La thérapie procède essentiellement par des répétitions de lecture : la répétition apporterait à la personne la sécurité du familier tout en permettant d'anticiper les émotions ressenties à la 1ère lecture pour mieux les maîtriser. La répétition favoriserait aussi l'intégration des ressources, des apprentissages acquis au fil du temps.
Pour les personnes carencées précocement ou avec trauma complexe, il convient de permettre d'abord la construction de connexions plus solides avec son Soi-central, de le renforcer voire de le construire avant d'aller plus loin.
D'abord s'autoriser de parler à la 1ère personne en voyant sa vie comme un tout, puis s'accepter inconditionnellement face à l'autre et enfin ultimement pouvoir se sentir aimable, à la fois sécure et vulnérable en étant en mouvement et ouvert sur le monde.
L'ICV est une approche très contenante tout en utilisant des moments très pénibles de la vie de la personne. Pratiqué sur un temps suffisamment long, cela peut aussi permettre un travail de fond afin d'acquérir un attachement plus sécure, c'est-à-dire un regard inconditionnellement aimant sur soi-même permettant un développement harmonieux avec les autres allant vers une conscience autonoétique, capable de percevoir le continuité de l'identité du passé au présent et vers le futur.
En tant que thérapeute, je me suis formé à l'ICV (niveau 3). L’ICV par la répétition de la ligne du temps permet l’intégration et ultérieurement l’auto-guérison. L'ICV est en effet une thérapie qui suppose que le corps-esprit humain est un système capable d'auto-guérison grâce à la plasticité neuronale. L'ICV facilitera l'installation d'une base de sécurité interne plus solide et à une meilleure régulation émotionnelle.

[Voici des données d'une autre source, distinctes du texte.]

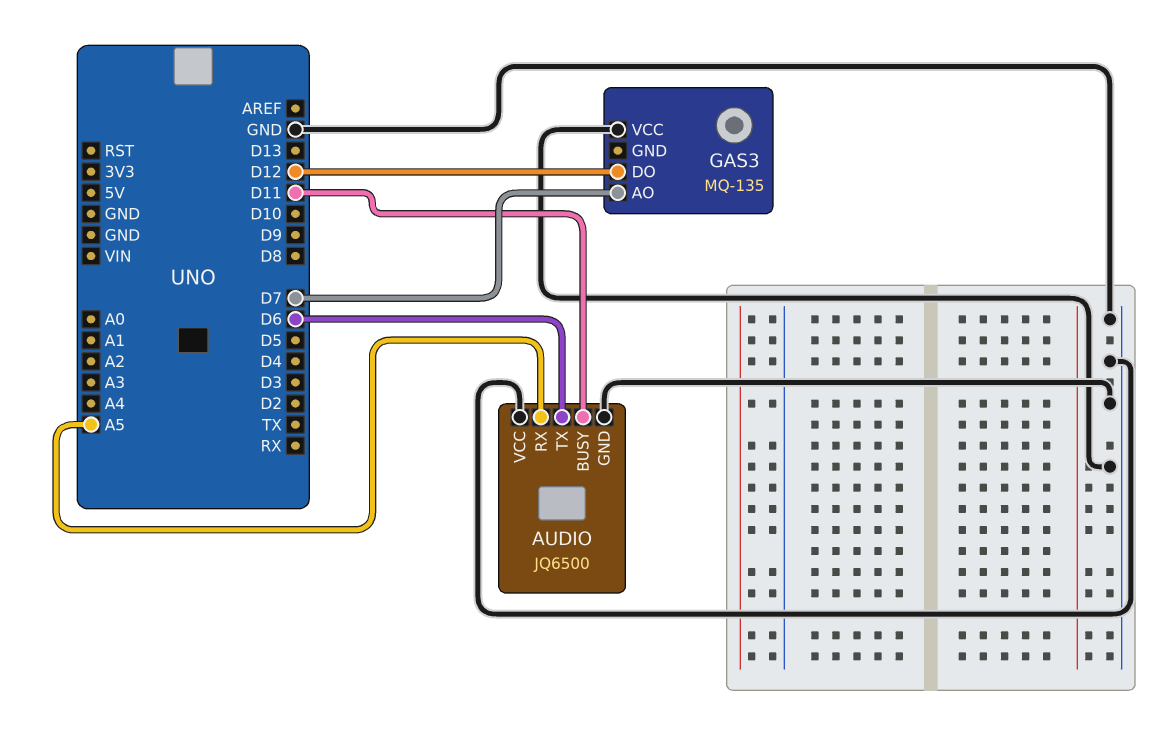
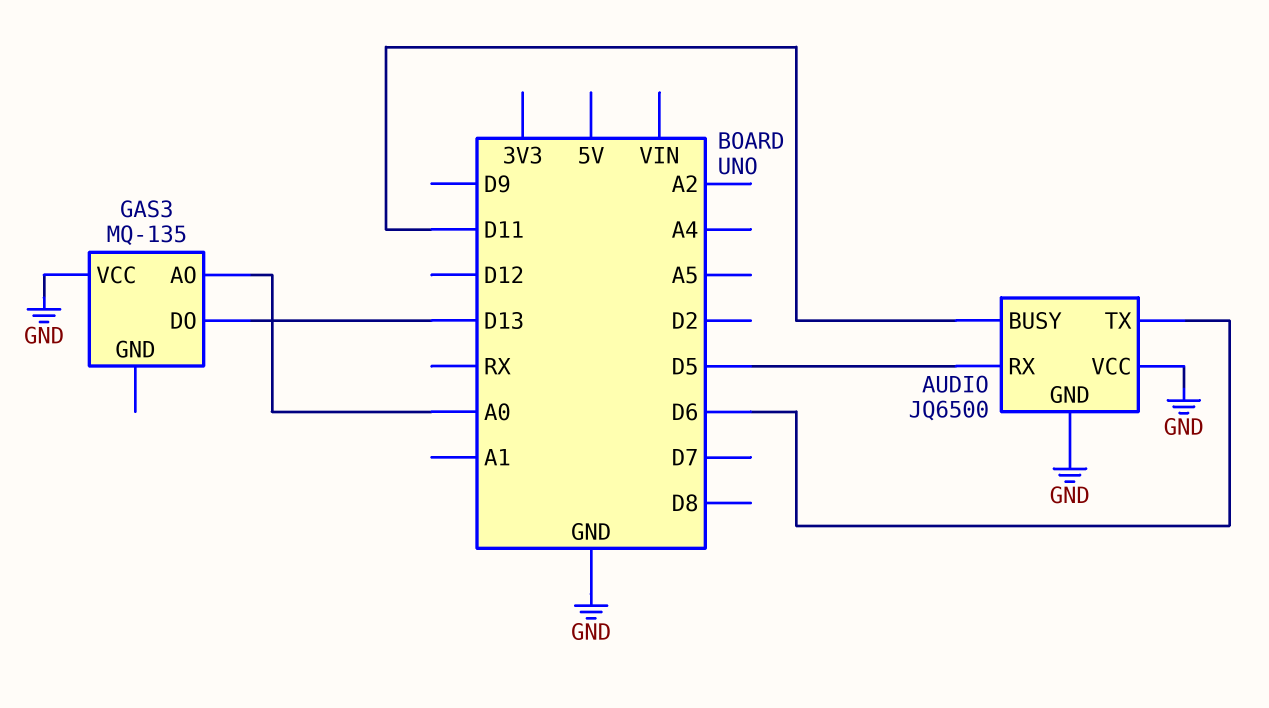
AUDIO pin RX: A5 -> D5
GAS3 pin AO: D7 -> A0
GAS3 pin DO: D12 -> D13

Pour en savoir plus allez sur l''Association Francophone pour l’Intégration du Cycle de la Vie
Bibliographie :
BINET, E. (2017). Le présent au secours du passé. Bruxelles : Satas.
BOWLBY, J. (2002). Attachement et perte. Paris : Puf.
JANNER STEFFAN, A. (2017).Le processus clinique de l'ICV, in J. SMITH, Applications cliniques de l'ICV, Paris: Dunod.
PACE , P. (2019). Pratiquer l'ICV, l'Intégration du Cycle de la Vie. Paris: Dunod.
SMITH, J. (2017). Application cliniques de l'ICV. Paris : Dunod.
SMITH, J; JANNER STEFFAN, A.; MANN, L. (2019). La régulation des émotions dans la famille. Paris : Dunod.
WATKINS, J.G. ; WATKINS, H. (1997). Ego-states: theory and therapy. New York : Norton.